YOUR GOAL —
Among the entries below, one line contains "booked at the" and another contains "Serralta, has worked". Transcribe those two lines and every line between them, exactly.

Transcribed page contents —
━━━━━━━━━━

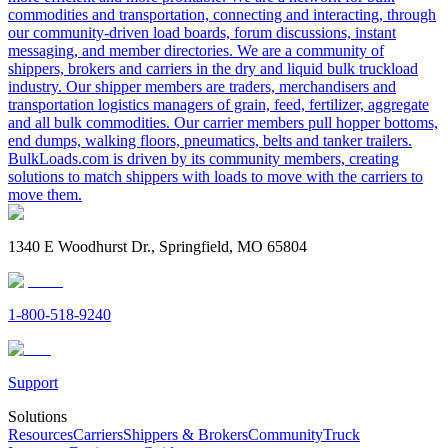
commodities and transportation, connecting and interacting, through
our community-driven load boards, forum discussions, instant
messaging, and member directories. We are a community of
shippers, brokers and carriers in the dry and liquid bulk truckload
industry. Our shipper members are traders, merchandisers and
transportation logistics managers of grain, feed, fertilizer, aggregate
and all bulk commodities. Our carrier members pull hopper bottoms,
end dumps, walking floors, pneumatics, belts and tanker trailers.
BulkLoads.com is driven by its community members, creating
solutions to match shippers with loads to move with the carriers to
move them.
1340 E Woodhurst Dr., Springfield, MO 65804
1-800-518-9240
Support
Solutions
Resources
Carriers
Shippers & Brokers
Community
Truck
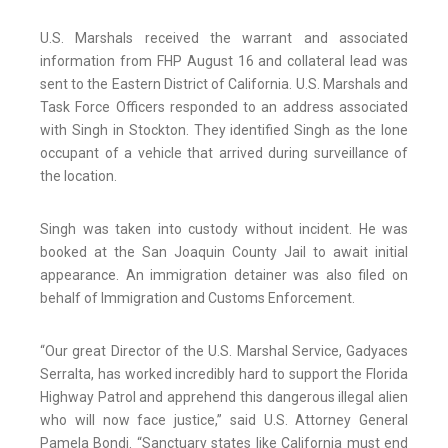
U.S. Marshals received the warrant and associated
information from FHP August 16 and collateral lead was
sent to the Eastern District of California. U.S. Marshals and
Task Force Officers responded to an address associated
with Singh in Stockton. They identified Singh as the lone
occupant of a vehicle that arrived during surveillance of
the location.
Singh was taken into custody without incident. He was
booked at the San Joaquin County Jail to await initial
appearance. An immigration detainer was also filed on
behalf of Immigration and Customs Enforcement.
“Our great Director of the U.S. Marshal Service, Gadyaces
Serralta, has worked incredibly hard to support the Florida
Highway Patrol and apprehend this dangerous illegal alien
who will now face justice,” said U.S. Attorney General
Pamela Bondi. “Sanctuary states like California must end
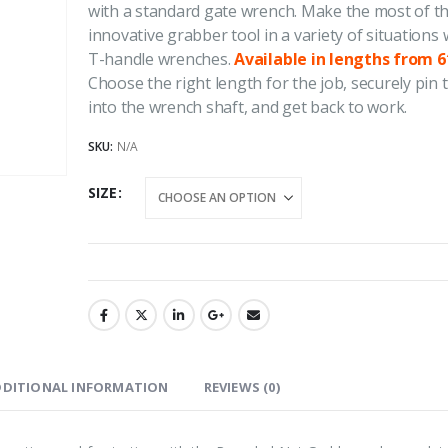
with a standard gate wrench. Make the most of t
through
innovative grabber tool in a variety of situations 
4.50
out of 5
4.50
out of
$277.92
Price
$
1,264.37
$
1,817.70
$
1,264.37
$
–
–
T-handle wrenches.
Available in lengths from 6′
range:
Choose the right length for the job, securely pin
$1,264.37
into the wrench shaft, and get back to work.
REDI-Jack Pipe Supports
REDI-Jack Pi
through
SKU:
N/A
$1,817.70
0
out of 5
0
out of 5
SIZE
DDITIONAL INFORMATION
REVIEWS (0)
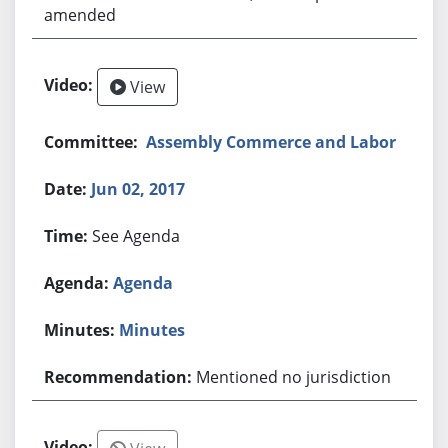
amended
View
Assembly Commerce and Labor
Jun 02, 2017
See Agenda
Agenda
Minutes
Mentioned no jurisdiction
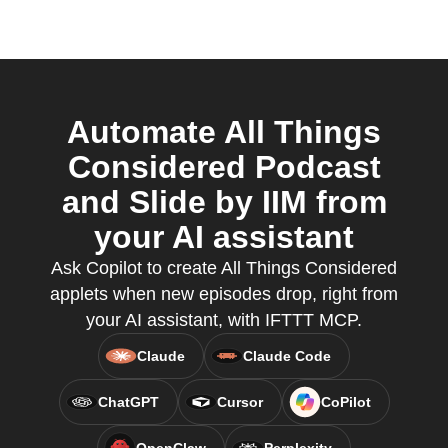
Automate All Things
Considered Podcast
and Slide by IIM from
your AI assistant
Ask Copilot to create All Things Considered
applets when new episodes drop, right from
your AI assistant, with IFTTT MCP.
Claude
Claude Code
ChatGPT
Cursor
CoPilot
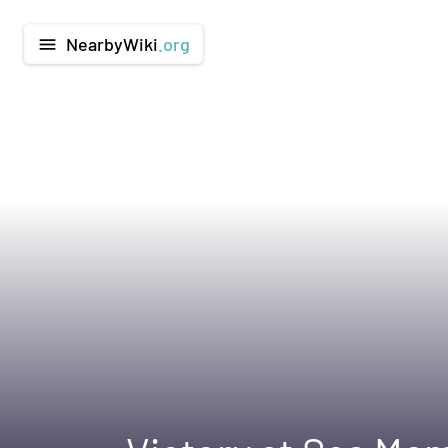
NearbyWiki
.org
menu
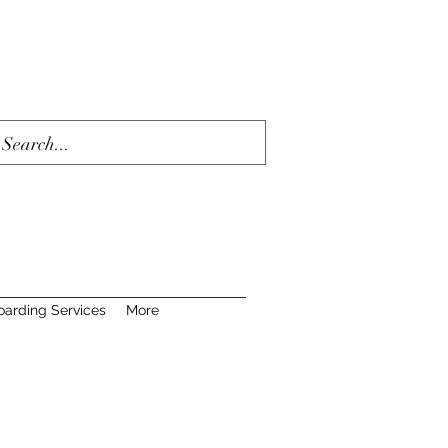
oarding Services
More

━━━━━━━━━━

REPLY —
booked at the San Joaquin County Jail to await initial
appearance. An immigration detainer was also filed on
behalf of Immigration and Customs Enforcement.
“Our great Director of the U.S. Marshal Service, Gadyaces
Serralta, has worked incredibly hard to support the Florida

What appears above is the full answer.